BRUSSELS (AP) -- Lufthansa has replaced a Rolls-Royce engine on one of its Airbus A380 superjumbos after maintenance checks detected a problem, a spokesman said Wednesday.
Thomas Jachnow declined to specify the problem, but said it was minor and not connected with the oil leaks that have grounded Qantas and Singapore Airlines superjumbos using the same type of engine.
He says the aircraft in question is back in service, and that scheduled A380 flights have not been affected by the engine change.

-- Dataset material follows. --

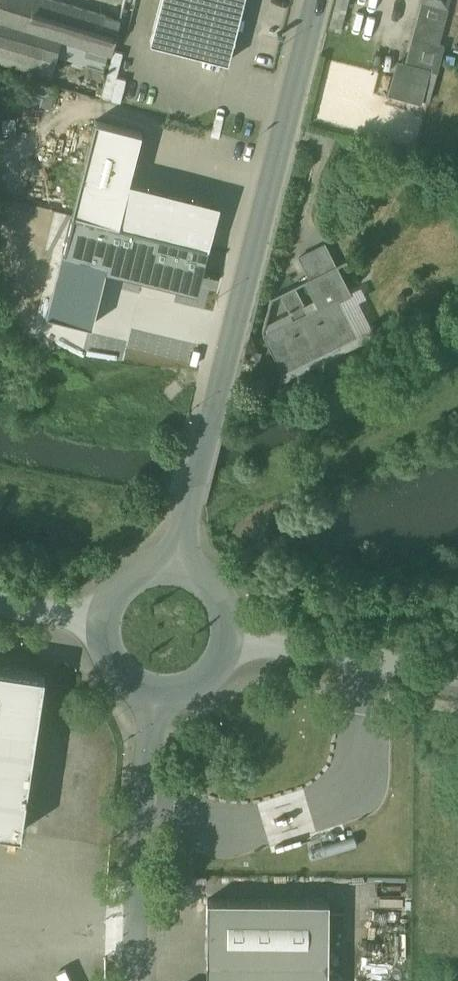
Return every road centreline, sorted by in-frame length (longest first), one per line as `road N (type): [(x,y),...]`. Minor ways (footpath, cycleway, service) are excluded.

Qantas and Singapore Airlines discovered oil leaks on their planes during tests prompted by the explosion of a Rolls-Royce engine on a Qantas A380 during a flight from Singapore to Sydney last week. The plane made a safe emergency landing in Singapore, but Qantas immediately grounded its entire fleet of A380s while it investigated the cause.
On Wednesday, Singapore Airlines followed suit.
Jachnow said Lufthansa management had decided on the engine swap as a precaution after consultations with Rolls-Royce.
"For us and for Rolls-Royce this was reason enough to replace the engine," he said. "This will in no way affect our A380 passengers."
Jachnow said customer confidence in the aircraft -- the world's largest commercial passenger plane -- remained high, and that the airline had not recorded any spike in cancellations since last week's incident.
London-based Rolls-Royce, which manufactures the engines for A380s used by Qantas, Singapore Airlines and Germany's Lufthansa, had recommended a series of checks on the Trent 900 engines.
Rolls-Royce shares were down 0.8 percent in London trading on Wednesday.